“As I thought!” he said. “As I might have known! You may come out of your hiding-place. No subterfuge will serve either of you. Go—both of you! Let me never see you again!”
“Damnation!” said Montague.
The vision flashed away from him. He saw only the red fire of his wrath. Then, strangely, the vision returned. He saw her again—a woman of amazing possibilities, a woman to dream about, a woman to love. . . .
He took her cold hand very firmly into his own and led her forth.
She tried to resist him, to free herself. He knew that later. At the time he realized but the one overmastering determination to vindicate himself and her in the eyes of the denunciatory prophet. He strode forward and confronted him.
“Damnation!” he said again, and he flung the word with all the force of his fury. “Who are you to dare to speak to either of us in this strain? What the devil do you mean by it?”
He spoke as one man speaking to another, but the calm gesture of the Bishop’s uplifted hand dispelled the situation before it could be established.
“Who am I?” he said. “I am a priest of the Lord to whom profanity is no more than the vapouring of fools. How do I dare to speak to you thus? I have never flinched from my duty in the bold rebuke of vice. What do I mean? I mean that you and this woman have been detected by me on the very verge of sin. And I tell you to go, because I cannot stop your sinning until you have endured your hell and—if God is merciful—begun to work out your own salvation.”
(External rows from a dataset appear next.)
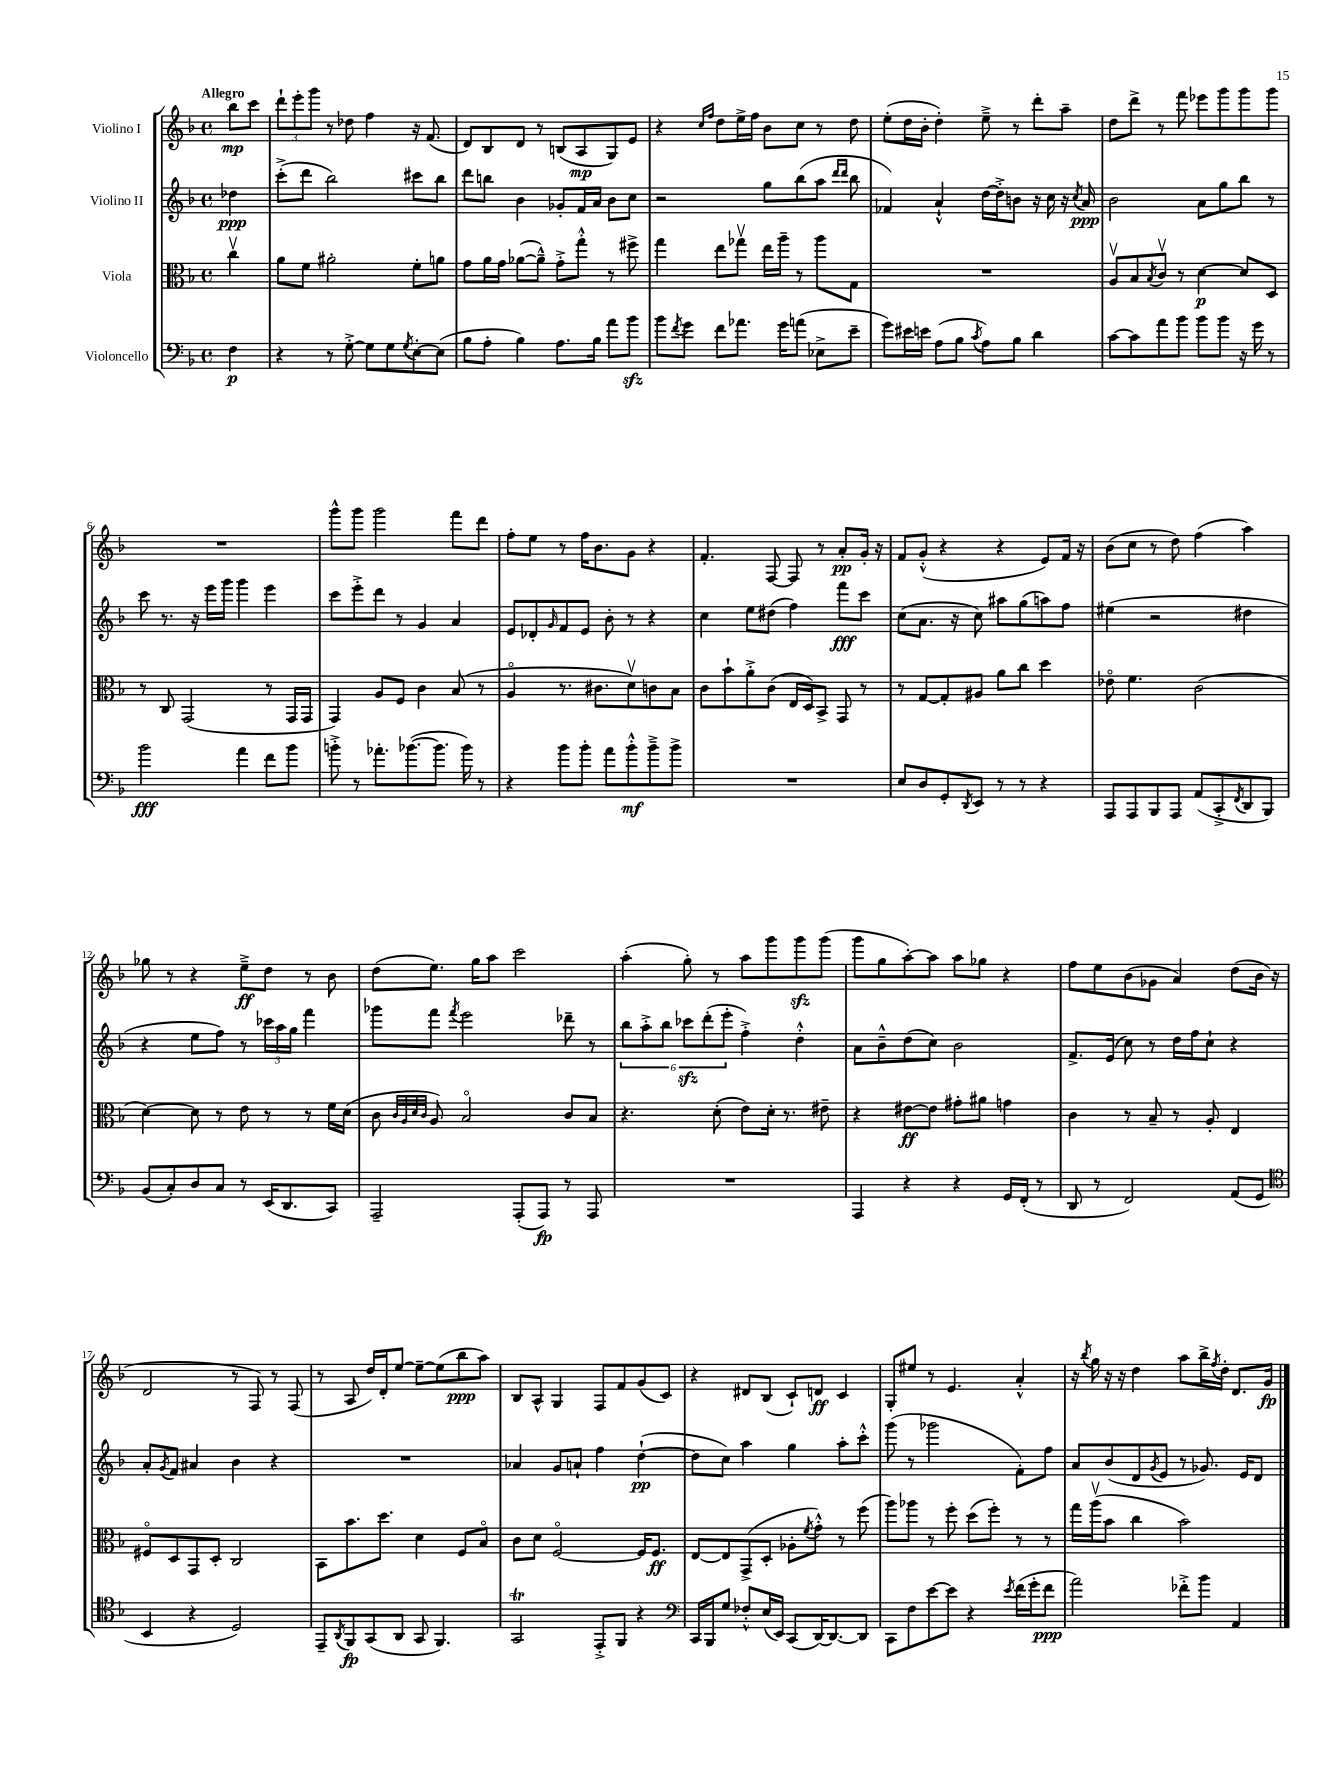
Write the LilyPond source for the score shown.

<<
\new StaffGroup <<
\new Staff = "s0" \with { instrumentName = "Violino I" } {
    \clef treble \key f \major \defaultTimeSignature \time 4/4 \partial 4 \tempo "Allegro"
    bes''8\mp c'''8 |
    \tuplet 3/2 { d'''8-! e'''8-. g'''8 } r8 des''8 f''4 r16 f'8.( |
    d'8) bes8 d'8 r8 b8( a8\mp g8) e'8 |
    r4 \grace { c''16 f''16 } d''8 e''16-> f''16 bes'8 c''8 r8 d''8 |
    e''8-.( d''16 bes'16-. d''4-.) e''8---> r8 d'''8-. a''8-- |
    d''8 d'''8-> r8 f'''8 ees'''8 g'''8 g'''8 g'''8 |
    R1 |
    g'''8-^ g'''8 g'''2 f'''8 d'''8 |
    f''8-. e''8 r8 f''16 bes'8. g'8 r4 |
    f'4.-. f8~ f8 r8 a'8-.\pp g'16-. r16 |
    f'8 g'8-.-^( r4 r4 e'8) f'16 r16 |
    bes'8( c''8 r8 d''8) f''4( a''4) |
    ges''8 r8 r4 e''8--->\ff d''8 r8 bes'8 |
    d''8( e''8.) g''16 a''8 c'''2 |
    a''4-.( g''8-.) r8 a''8 g'''8 g'''8\sfz g'''8( |
    g'''8 g''8 a''8~-.) a''8 a''8 ges''8 r4 |
    f''8 e''8 bes'8( ges'8 a'4) d''8( bes'16 r16 |
    d'2 r8 f8) r8 f8( |
    r8 a8 d''16) d'16-. e''8~ e''8~-- e''8( bes''8\ppp a''8) |
    bes8 a8-^ g4 f8 f'8 g'8( c'8) |
    r4 dis'8 bes8( c'8-!) d'8\ff c'4 |
    g8-. eis''8 r8 e'4. a'4-.-^ |
    r16 \acciaccatura { bes''8 } g''16 r16 r16 d''4 a''8 bes''16-> \acciaccatura { f''8 } d''16-. d'8. g'16\fp \bar "|." |
}
\new Staff = "s1" \with { instrumentName = "Violino II" } {
    \clef treble \key f \major \defaultTimeSignature \time 4/4 \partial 4
    des''4\ppp |
    c'''8-.->( d'''8 bes''2) cis'''8 bes''8 |
    d'''8 b''8 bes'4 ges'8-. f'16 a'16 bes'8 c''8 |
    r2 g''8 bes''8( a''8 \grace { d'''16 d'''16 } bes''8 |
    fes'4) a'4-!-^ d''16~ d''16-.-> b'8 r16 c''16 r16 \acciaccatura { c''8 } a'16\ppp |
    bes'2 a'8 g''8 bes''8 r8 |
    c'''8 r8. r16 e'''16 g'''16 g'''4 e'''4 |
    c'''8 e'''8-.-> d'''8 r8 g'4 a'4 |
    e'8 des'8-. \grace { g'16 } f'8 e'8 bes'8-. r8 r4 |
    c''4 e''8 dis''8( f''4) f'''8\fff c'''8 |
    c''8( a'8. r16 c''8) ais''8 g''8( a''8) f''8 |
    eis''4( r2 dis''4 |
    r4 e''8 f''8) r8 \tuplet 3/2 { ces'''16 a''16 g''16 } f'''4 |
    ges'''8 f'''8 \acciaccatura { f'''8 } e'''2 des'''8-- r8 |
    \tuplet 6/4 { bes''8 a''8-.-> bes''8 ces'''8\sfz d'''8-.( e'''8-. } f''4-.->) d''4-.-^ |
    a'8 bes'8---^ d''8( c''8) bes'2 |
    f'8.-> e'16( c''8) r8 d''16 f''16 c''8-! r4 |
    a'8-. \acciaccatura { g'8 } f'8 ais'4 bes'4 r4 |
    R1 |
    aes'4 g'8 a'8-! f''4 d''4~-!\pp( |
    d''8 c''8) a''4 g''4 a''8-. c'''8-.-^ |
    g'''8( r8 ges'''2 f'8-.) f''8 |
    a'8 bes'8( d'8 \acciaccatura { g'8 } e'8 r8 ges'8.) e'16 d'8 \bar "|." |
}
\new Staff = "s2" \with { instrumentName = "Viola" } {
    \clef alto \key f \major \defaultTimeSignature \time 4/4 \partial 4
    c''4\upbow |
    a'8 f'8 ais'2-. f'8-. a'8 |
    g'8 a'16 g'16 aes'8~( aes'8---^) g'8-.-> g''8-.-^ r8 fis''8-> |
    g''4 e''8 ges''8\upbow e''16 a''16-- r8 a''8 g8 |
    R1 |
    a8\upbow bes8 \acciaccatura { bes8 } c'8\upbow r8 d'4~\p d'8 d8 |
    r8 c8 g,2( r8 g,16 g,16 |
    g,4) a8 f8 c'4 bes8( r8 |
    a4\flageolet r8. cis'8. d'8\upbow) c'8 bes8 |
    c'8 bes'8-! a'8-.-> c'8( e16 d16) bes,8-> g,8 r8 |
    r8 g8~ g8-. ais8 a'8 c''8 d''4 |
    ees'8\flageolet f'4. c'2( |
    d'4~) d'8 r8 e'8 r8 r8 f'16 d'16( |
    c'8 \grace { c'32 a32 d'32 c'32 } a8) bes2\flageolet c'8 bes8 |
    r4. d'8-.( e'8) d'16-. r8. eis'8-- |
    r4 eis'8~\ff eis'8 gis'8-. ais'8 g'4 |
    c'4 r8 bes8-- r8 a8-. e4 |
    fis8\flageolet d8 g,8 d8-. c2 |
    bes,8 bes'8. d''8. d'4 f8 bes8\flageolet |
    c'8 d'8 f2~\flageolet f16 f8.\ff |
    e8~ e8 g,8->( d8-. aes8-. \acciaccatura { f'8 } g'8-.-^) r8 f''8( |
    a''8) aes''8 r8 f''8-. d''8( f''8-.) r8 r8 |
    g''16 a''16\upbow( bes'8 c''4 bes'2) \bar "|." |
}
\new Staff = "s3" \with { instrumentName = "Violoncello" } {
    \clef bass \key f \major \defaultTimeSignature \time 4/4 \partial 4
    f4\p |
    r4 r8 g8~-.-> g8 g8 \acciaccatura { g8 } e8~-. e8( |
    bes8 a8-. bes4) a8. bes16 a'8 bes'8\sfz |
    bes'8 \acciaccatura { f'8 } g'8 f'8 aes'8. g'16 a'8( ees8-> e'8-- |
    g'8) eis'16 e'16 a8( bes8 \acciaccatura { c'8 } a8) bes8 d'4 |
    c'8~ c'8 a'8 bes'8 bes'8 bes'8 r16 g'16 r8 |
    bes'2\fff a'4 f'8 bes'8 |
    b'8-.-> r8 aes'8.-. bes'8.~( bes'8. bes'16) r8 |
    r4 bes'8 bes'8-. a'8 bes'8-.-^\mf bes'8---> bes'8-> |
    R1 |
    e8 d8 g,8-. \acciaccatura { d,8 } e,8 r8 r8 r4 |
    a,,8 a,,8 bes,,8 a,,8 a,8( c,8-.-> \acciaccatura { f,8 } d,8 bes,,8) |
    bes,8( c8-.) d8 c8 r8 e,16( d,8. c,8) |
    a,,2-- a,,8-.( a,,8\fp) r8 a,,8 |
    R1 |
    a,,4 r4 r4 g,16 f,16-.( r8 |
    d,8 r8 f,2) a,8( g,8 |
    \clef tenor bes,4 r4 d2) |
    e,8-- \acciaccatura { a,8 } f,8\fp g,8( a,8 g,8 f,4.) |
    g,2\trill e,8-.-> f,8 r4 |
    \clef bass c,16 bes,,16 g8 fes8-.-^ e16( e,16) c,8( d,16~) d,8.~ d,8 |
    c,8 f8 e'8~ e'8 r4 \acciaccatura { e'8 } f'16( g'16-. f'8\ppp |
    a'2) fes'8-.-> bes'8 a,4 \bar "|." |
}
>>
>>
“The man is mad!” said Montague.
A moment before, he had been in a mood to take him by the throat, but now he paused, arrested by the fanatical fervour of the Bishop’s speech. Quite suddenly he realized that neither argument nor indignation would have the smallest effect. And, curiously, his anger cooled. Any other man he would have hurled into the placid waters of the lake without an instant’s hesitation. But this man was different. Almost involuntarily he accorded him the indulgence which the abnormal can practically always command.